▶ [Records taken from a data source]:
Start of Block

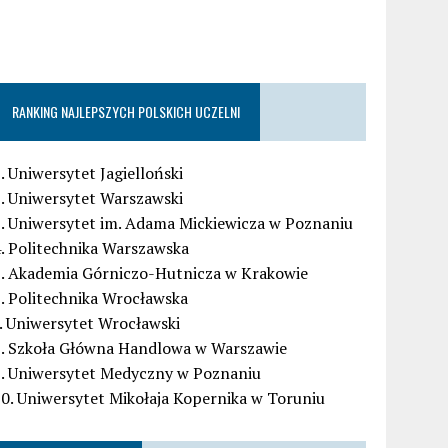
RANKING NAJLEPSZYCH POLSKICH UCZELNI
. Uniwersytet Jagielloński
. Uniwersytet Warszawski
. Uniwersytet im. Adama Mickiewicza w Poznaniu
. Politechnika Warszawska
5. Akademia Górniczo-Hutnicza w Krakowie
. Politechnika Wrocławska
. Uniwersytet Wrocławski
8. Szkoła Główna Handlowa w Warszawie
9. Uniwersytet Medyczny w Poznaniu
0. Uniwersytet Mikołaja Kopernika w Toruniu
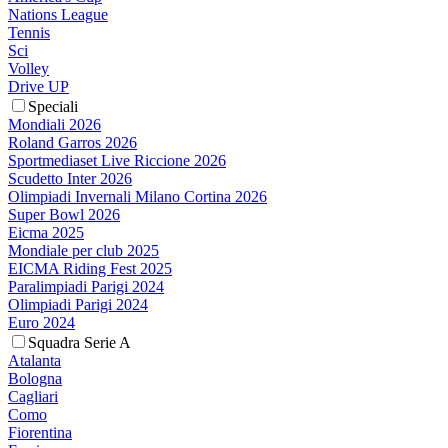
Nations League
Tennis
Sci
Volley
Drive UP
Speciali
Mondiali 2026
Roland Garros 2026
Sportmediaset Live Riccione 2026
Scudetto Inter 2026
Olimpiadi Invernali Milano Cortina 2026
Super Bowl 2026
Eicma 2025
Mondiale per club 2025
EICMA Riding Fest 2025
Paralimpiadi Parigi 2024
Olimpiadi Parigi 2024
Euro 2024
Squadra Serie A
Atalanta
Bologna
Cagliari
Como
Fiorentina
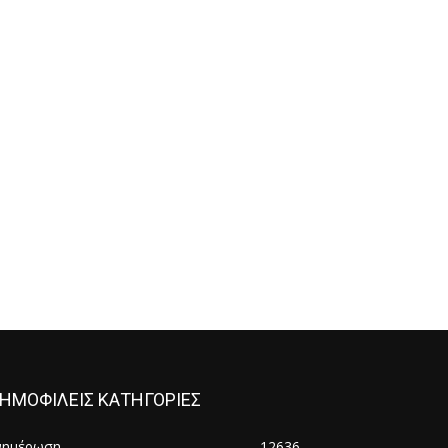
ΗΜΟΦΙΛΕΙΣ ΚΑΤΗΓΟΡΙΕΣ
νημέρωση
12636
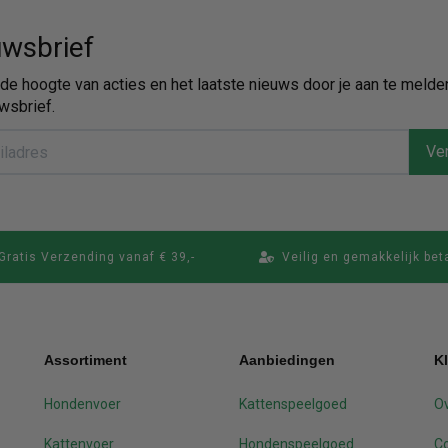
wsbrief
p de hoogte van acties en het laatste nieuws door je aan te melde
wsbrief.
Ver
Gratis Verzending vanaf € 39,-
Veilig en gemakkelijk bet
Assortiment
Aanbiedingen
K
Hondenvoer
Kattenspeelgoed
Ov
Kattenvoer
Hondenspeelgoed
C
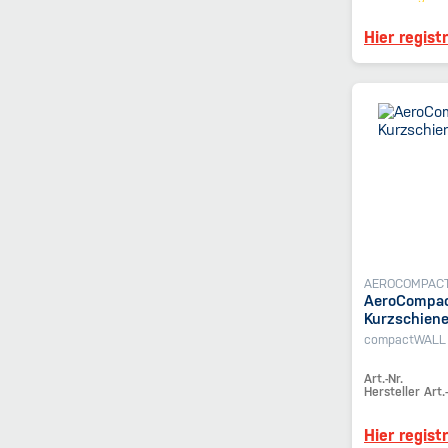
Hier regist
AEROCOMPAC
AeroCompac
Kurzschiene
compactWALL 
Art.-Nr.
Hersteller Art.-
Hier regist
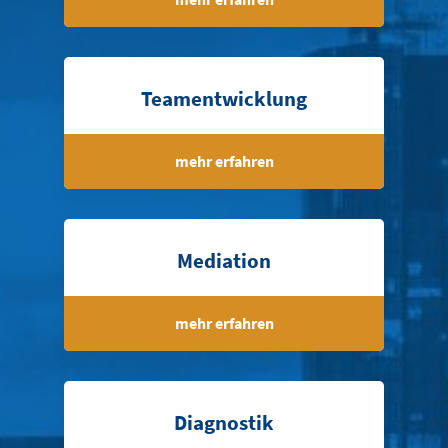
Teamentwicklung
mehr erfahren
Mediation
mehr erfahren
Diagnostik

End of Block

▶ [Task requirements]: Render the text read from all of the items above as a single numbered list, one line per entry, skipping blank lines. Omit the pictures from your answer.

▶ [Output]:
1. RANKING NAJLEPSZYCH POLSKICH UCZELNI
2. . Uniwersytet Jagielloński
3. . Uniwersytet Warszawski
4. . Uniwersytet im. Adama Mickiewicza w Poznaniu
5. . Politechnika Warszawska
6. 5. Akademia Górniczo-Hutnicza w Krakowie
7. . Politechnika Wrocławska
8. . Uniwersytet Wrocławski
9. 8. Szkoła Główna Handlowa w Warszawie
10. 9. Uniwersytet Medyczny w Poznaniu
11. 0. Uniwersytet Mikołaja Kopernika w Toruniu
12. Nations League
13. Tennis
14. Sci
15. Volley
16. Drive UP
17. Speciali
18. Mondiali 2026
19. Roland Garros 2026
20. Sportmediaset Live Riccione 2026
21. Scudetto Inter 2026
22. Olimpiadi Invernali Milano Cortina 2026
23. Super Bowl 2026
24. Eicma 2025
25. Mondiale per club 2025
26. EICMA Riding Fest 2025
27. Paralimpiadi Parigi 2024
28. Olimpiadi Parigi 2024
29. Euro 2024
30. Squadra Serie A
31. Atalanta
32. Bologna
33. Cagliari
34. Como
35. Fiorentina
36. ΗΜΟΦΙΛΕΙΣ ΚΑΤΗΓΟΡΙΕΣ
37. νημέρωση
38. 12636
39. wsbrief
40. p de hoogte van acties en het laatste nieuws door je aan te melde
41. wsbrief.
42. Ver
43. Gratis Verzending vanaf € 39,-
44. Veilig en gemakkelijk bet
45. Assortiment
46. Aanbiedingen
47. K
48. Hondenvoer
49. Kattenspeelgoed
50. Ov
51. Kattenvoer
52. Hondenspeelgoed
53. C
54. Hier regist
55. AEROCOMPAC
56. AeroCompac
57. Kurzschiene
58. compactWALL 
59. Art.-Nr.
60. Hersteller Art.-
61. Hier regist
62. Teamentwicklung
63. mehr erfahren
64. Mediation
65. mehr erfahren
66. Diagnostik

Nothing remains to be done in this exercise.